-- TASK --
Begin at the line that has "To the nearest" and stop after the line that has "Reading left to". Give those lines again with "chart" switched to "graph", everything else unchanged and the pictures left out.

-- RECORDS SUPPLIED --
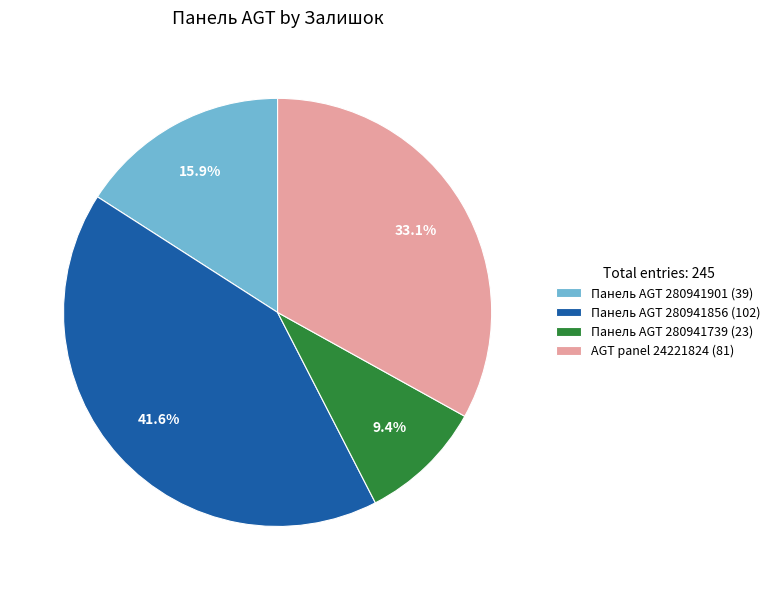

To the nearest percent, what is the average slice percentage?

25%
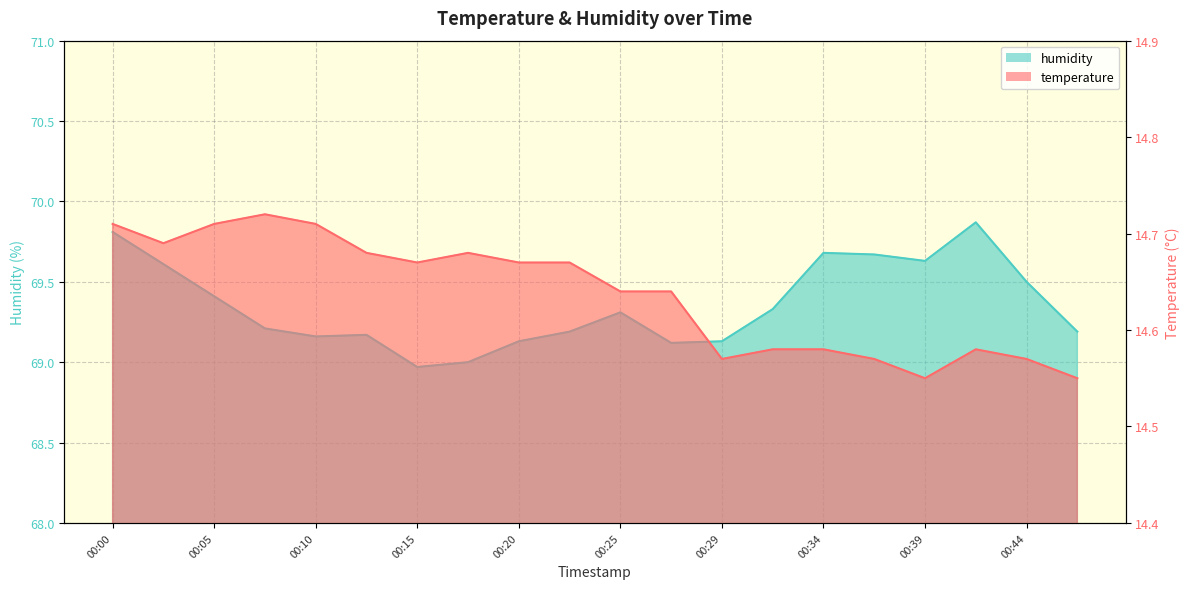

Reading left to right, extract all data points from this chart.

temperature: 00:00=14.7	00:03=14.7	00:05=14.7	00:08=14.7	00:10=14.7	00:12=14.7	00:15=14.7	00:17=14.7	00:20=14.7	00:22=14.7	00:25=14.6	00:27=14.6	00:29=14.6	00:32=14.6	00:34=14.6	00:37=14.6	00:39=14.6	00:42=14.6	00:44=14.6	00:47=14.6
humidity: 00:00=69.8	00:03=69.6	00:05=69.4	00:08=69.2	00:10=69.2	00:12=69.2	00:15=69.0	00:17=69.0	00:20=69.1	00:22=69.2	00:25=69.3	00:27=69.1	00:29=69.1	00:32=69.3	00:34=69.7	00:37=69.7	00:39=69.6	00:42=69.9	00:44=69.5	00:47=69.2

==

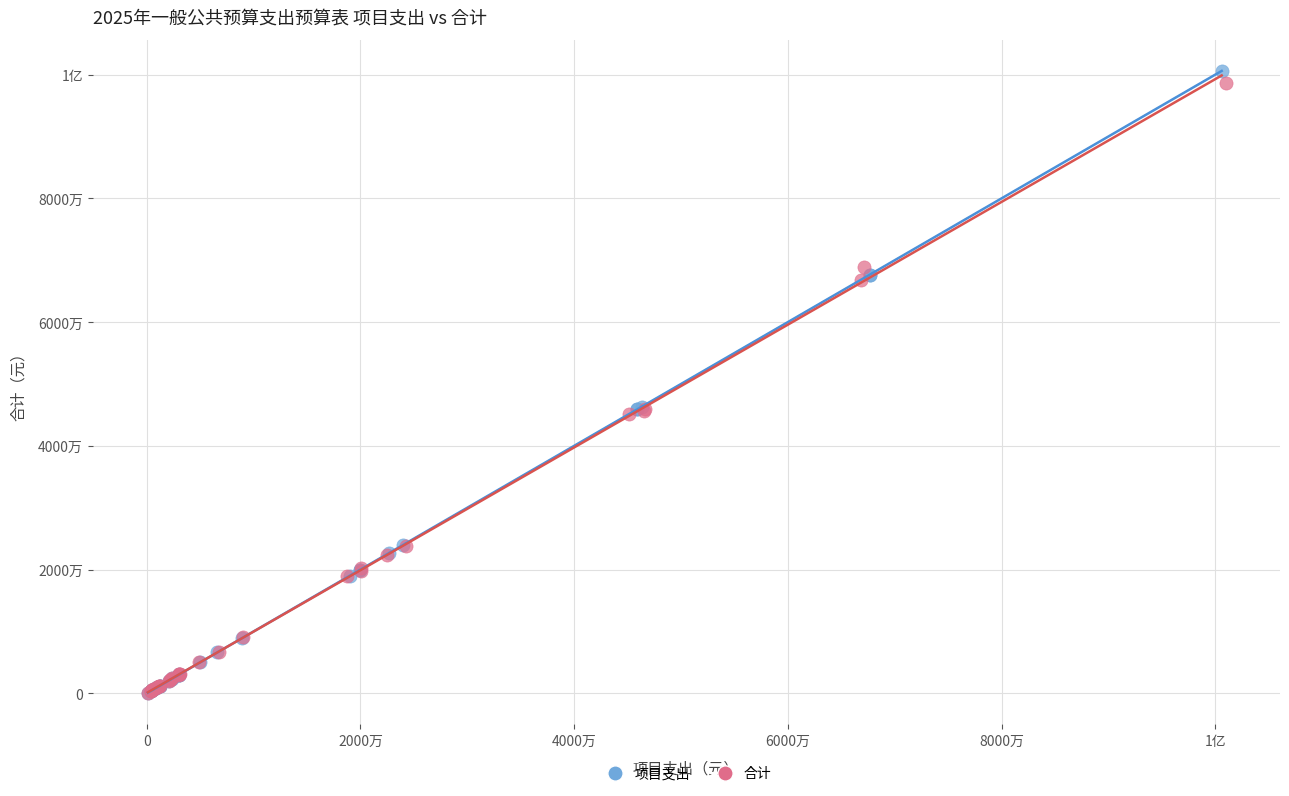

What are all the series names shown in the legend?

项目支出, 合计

-- REPLY TO THE TASK --
To the nearest percent, what is the average slice percentage?

25%

Reading left to right, extract all data points from this graph.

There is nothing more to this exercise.